Description of problem:
Previously when activemq was unavailable (which can happen due to any number of failures: DNS record missing, network broken, port blocked, activemq stopped or crashed...) the broker set no timeout in its attempt to reach activemq via MCollective. Thus the user experience was that their requests to the broker stalled until the httpd request timed out, and they would get no useful error message. There wasn't even anything in the broker logs to indicate to an administrator what is going on.
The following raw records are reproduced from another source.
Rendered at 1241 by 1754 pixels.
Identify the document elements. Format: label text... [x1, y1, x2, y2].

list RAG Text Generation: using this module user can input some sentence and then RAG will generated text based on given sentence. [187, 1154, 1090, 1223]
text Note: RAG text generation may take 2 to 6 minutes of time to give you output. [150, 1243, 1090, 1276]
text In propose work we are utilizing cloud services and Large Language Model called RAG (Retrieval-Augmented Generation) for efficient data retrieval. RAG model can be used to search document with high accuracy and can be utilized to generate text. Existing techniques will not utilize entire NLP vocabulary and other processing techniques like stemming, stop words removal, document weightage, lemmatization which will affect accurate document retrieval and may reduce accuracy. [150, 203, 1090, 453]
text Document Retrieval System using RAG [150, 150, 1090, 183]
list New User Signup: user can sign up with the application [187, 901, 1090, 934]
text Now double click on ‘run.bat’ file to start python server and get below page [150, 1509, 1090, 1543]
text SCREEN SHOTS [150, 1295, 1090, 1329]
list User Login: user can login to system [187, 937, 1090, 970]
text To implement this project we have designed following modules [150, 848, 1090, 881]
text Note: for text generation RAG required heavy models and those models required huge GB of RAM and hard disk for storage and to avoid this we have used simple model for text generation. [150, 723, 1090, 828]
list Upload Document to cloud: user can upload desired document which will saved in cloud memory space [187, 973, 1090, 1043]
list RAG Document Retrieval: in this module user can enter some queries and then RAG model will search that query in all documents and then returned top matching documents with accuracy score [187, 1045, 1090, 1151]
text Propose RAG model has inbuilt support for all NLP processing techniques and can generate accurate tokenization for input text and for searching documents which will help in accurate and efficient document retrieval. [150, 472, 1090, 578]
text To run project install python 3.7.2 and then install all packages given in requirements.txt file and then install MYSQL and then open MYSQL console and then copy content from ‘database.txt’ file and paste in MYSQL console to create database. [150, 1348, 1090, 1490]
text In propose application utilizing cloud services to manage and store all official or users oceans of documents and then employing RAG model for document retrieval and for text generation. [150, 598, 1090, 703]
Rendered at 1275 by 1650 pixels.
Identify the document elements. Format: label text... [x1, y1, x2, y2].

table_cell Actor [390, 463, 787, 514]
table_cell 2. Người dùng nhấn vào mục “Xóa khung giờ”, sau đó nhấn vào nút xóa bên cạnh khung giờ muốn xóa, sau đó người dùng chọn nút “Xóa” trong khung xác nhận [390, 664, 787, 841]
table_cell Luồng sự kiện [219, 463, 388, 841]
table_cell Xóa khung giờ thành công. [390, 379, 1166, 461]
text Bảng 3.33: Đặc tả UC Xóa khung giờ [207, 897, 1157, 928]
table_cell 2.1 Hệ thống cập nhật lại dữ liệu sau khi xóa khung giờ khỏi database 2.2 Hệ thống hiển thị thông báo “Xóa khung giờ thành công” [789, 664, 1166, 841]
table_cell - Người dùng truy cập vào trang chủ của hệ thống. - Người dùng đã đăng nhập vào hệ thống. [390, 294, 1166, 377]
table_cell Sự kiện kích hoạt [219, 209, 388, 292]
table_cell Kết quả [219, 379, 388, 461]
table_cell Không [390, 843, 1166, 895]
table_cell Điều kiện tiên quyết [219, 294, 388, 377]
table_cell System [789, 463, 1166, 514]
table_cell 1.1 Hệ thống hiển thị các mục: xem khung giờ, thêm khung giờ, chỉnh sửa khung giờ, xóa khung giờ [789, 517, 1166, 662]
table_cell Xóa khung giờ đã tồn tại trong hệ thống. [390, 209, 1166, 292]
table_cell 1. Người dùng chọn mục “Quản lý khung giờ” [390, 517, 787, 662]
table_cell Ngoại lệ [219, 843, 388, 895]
The installer was changed to address this by configuring the mco client so that it gives up with a relevant error message after a brief period of trying to connect. Incidentally I also changed the default server (node) connection retry timeout so nodes would reconnect faster after an activemq outage.
https://github.com/openshift/openshift-extras/pull/440

The following related changes should be made in the relevant docs sections:

broker mco client config: add to /opt/rh/ruby193/root/etc/mcollective/client.cfg
# Broker will retry ActiveMQ connection, then report error
plugin.activemq.initial_reconnect_delay = 0.1
plugin.activemq.max_reconnect_attempts = 6

node mco server config: add to /opt/rh/ruby193/root/etc/mcollective/server.cfg
# Node should retry connecting to ActiveMQ forever
plugin.activemq.max_reconnect_attempts = 0
plugin.activemq.initial_reconnect_delay = 0.1
plugin.activemq.max_reconnect_delay = 4.0

Comment 2 brice 2014-08-27 06:06:26 UTC
Hi, Luke.

I added the recommended stanzas to 7.7.2 and 8.7.

Luke, is that all that was needed for this BZ?

Thanks!

Comment 10 Luke Meyer 2014-09-08 19:58:53 UTC
Looks good.

Comment 11 brice 2014-09-09 02:06:55 UTC
Groovy, thanks Luke. 

Putting this onto QA.

Comment 12 Alex Dellapenta 2014-09-11 18:51:11 UTC
QA'd, looks good.